On the face off with MTN and four other banks, the CBN Governor explained that it was “important to know that the $8.1 billion is the dollar equivalent of MTN’s naira generated from their profit. So, I would neither call it a fine or a penalty.
“What CBN sought by asking MTN to return that money is that we want a reversal of that transaction because it was not finally authorised by the CBN, and because the fund moved through these four banks, the quantum of dollars that passed through the banks is what we said the banks needed to remit back, or the company needed to remit back to the CBN through the banks.
“It did not mean that these were the banks’ obligation and we understand that there was some interpretation in some quarters that aside from the naira penalty, that there was some conclusion that those dollars attributed to have been remitted by these banks on behalf of MTN were indeed the liabilities of the bank and that is why we provided a clarification to the banks when they called us that the liability is that of MTN and not theirs and that the CBN was not in any position or in any way going to debit the banks for the dollar because it was not their liability.”
Emefiele said he felt vindicated that “in the history of the banking sector, I, at least gave a chance where the regulator, the governor sitting in the meeting, the Director, Banking Supervision, with over 20 examiners sitting in a hall, with the company (MTN) and the banks, asking them to resolve the issue, because we agreed that MTN is an important telecom company in Nigeria.
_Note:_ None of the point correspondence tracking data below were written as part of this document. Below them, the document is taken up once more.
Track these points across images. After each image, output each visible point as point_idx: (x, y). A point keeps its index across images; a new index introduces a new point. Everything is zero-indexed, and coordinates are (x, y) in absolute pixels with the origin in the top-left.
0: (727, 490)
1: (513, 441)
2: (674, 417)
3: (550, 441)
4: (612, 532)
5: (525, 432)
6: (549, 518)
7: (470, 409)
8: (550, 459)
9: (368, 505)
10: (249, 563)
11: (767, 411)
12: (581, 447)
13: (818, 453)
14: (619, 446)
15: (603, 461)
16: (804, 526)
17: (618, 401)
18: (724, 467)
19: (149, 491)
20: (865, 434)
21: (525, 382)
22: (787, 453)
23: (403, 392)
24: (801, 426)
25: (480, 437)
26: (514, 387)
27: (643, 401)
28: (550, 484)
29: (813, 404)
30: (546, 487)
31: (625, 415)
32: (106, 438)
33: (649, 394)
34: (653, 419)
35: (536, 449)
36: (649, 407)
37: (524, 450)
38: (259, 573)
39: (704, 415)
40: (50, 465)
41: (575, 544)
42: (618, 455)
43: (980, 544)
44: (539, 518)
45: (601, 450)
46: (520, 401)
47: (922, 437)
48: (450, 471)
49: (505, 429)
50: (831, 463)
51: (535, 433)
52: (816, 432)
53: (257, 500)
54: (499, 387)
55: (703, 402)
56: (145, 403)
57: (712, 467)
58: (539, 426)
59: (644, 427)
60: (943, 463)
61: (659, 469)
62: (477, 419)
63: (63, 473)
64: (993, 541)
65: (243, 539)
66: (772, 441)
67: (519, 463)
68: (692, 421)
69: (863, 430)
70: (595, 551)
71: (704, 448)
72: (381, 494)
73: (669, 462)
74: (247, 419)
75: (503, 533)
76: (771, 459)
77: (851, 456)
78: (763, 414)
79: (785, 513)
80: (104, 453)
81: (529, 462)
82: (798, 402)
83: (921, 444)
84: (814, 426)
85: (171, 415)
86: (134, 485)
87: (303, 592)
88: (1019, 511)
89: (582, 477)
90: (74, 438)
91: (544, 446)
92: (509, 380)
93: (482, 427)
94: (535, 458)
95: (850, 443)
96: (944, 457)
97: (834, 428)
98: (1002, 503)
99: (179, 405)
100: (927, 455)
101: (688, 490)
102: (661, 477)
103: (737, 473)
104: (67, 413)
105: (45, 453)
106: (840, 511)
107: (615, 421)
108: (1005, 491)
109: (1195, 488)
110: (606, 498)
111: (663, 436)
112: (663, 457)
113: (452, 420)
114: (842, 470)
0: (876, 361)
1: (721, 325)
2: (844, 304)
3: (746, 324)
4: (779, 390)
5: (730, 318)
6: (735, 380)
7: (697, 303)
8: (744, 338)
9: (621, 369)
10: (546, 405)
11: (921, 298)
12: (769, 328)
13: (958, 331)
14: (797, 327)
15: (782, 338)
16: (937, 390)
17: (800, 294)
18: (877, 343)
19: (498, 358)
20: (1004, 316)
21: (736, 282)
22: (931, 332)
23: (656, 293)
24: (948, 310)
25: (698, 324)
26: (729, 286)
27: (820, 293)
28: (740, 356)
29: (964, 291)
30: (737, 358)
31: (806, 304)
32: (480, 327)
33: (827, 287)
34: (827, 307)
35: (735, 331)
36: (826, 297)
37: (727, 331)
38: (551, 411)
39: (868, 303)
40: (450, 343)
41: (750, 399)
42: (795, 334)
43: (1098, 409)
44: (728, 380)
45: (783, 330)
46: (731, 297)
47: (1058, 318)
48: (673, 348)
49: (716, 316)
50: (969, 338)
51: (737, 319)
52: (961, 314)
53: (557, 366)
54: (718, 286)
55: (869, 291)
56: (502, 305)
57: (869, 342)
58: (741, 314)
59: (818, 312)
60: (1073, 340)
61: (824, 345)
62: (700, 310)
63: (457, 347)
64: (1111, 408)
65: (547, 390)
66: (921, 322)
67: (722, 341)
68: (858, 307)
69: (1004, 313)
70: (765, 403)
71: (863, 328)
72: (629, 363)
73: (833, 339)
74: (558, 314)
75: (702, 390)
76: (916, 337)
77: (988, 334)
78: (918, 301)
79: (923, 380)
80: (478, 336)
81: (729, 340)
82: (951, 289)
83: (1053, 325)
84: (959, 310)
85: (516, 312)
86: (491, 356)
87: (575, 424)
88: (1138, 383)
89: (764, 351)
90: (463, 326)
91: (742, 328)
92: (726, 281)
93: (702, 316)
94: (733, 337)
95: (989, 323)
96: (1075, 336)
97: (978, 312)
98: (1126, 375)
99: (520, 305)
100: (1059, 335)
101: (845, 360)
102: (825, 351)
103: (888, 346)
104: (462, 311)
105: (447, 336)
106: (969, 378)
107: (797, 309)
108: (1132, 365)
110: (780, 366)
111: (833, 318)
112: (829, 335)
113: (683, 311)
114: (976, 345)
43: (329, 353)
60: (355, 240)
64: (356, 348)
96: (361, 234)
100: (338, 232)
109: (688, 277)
“After that meeting of May 25, 2018, the discussion was inconclusive. The CBN gave MTN and the banks one week to send documents, but it was not done. But realising the importance of this company, we gave extra two weeks for them to provide relevant documentation to the examiners. Unfortunately, this didn’t happen and we felt that we couldn’t wait indefinitely and that is the reason we released the investigation reports.”
“Right now, they have responded and provided documents which I have sent to the examiners to review. We will go through the pain again to invite the banks and MTN to prove their case, because it is normal that we should allow them to clear themselves and that is what we are doing. I believe that in due course, we should make a final call on this subject.
At the end of the MPC meeting, the committee decided by a vote of seven members to retain the MPR at 14 per cent. However, three of the seven members voted to raise Cash Reserve Requirement by 150 basis points. The other three members voted to raise the MPR by 25 basis points.
The MPC retained the MPR at 14 per cent, retained the Asymetric Corridor at +200 and -500 basis points around the MPR, retained the CRR at 22.5 per cent. However, other members believed that the CRR should be raised to 24 per cent, which actually signaled that they preferred to tighten and to retain the liquidity ratio at 30 per cent.
Before arriving at this decision, the committee identified two likely policy options: tightening or maintaining the status quo ante.
By tightening, it would have tamed inflationary measure, tamed the reversal of portfolio capital, improved the external reserves position and any other position and maintained stability in the foreign exchange market.
Conversely, the committee noted that raising rate would further weaken growth, as credit would become more expensive, non-performing loan will increase further, leading to a deceleration in output.
“In the committee’s opinion, the upward adjustment would not only signal the bank’s commitment to price stability but also its desire to maintain all policy interest rate,” Emefiele said.
A decision to hold all policy parameter, however “will sustain natural improvement in output growth,” Emefiele said, adding: “There is need to maintain the current policy stance and await a clearer understanding of the quantum and timing of liquidity injection into the economy before deciding on possible adjustment.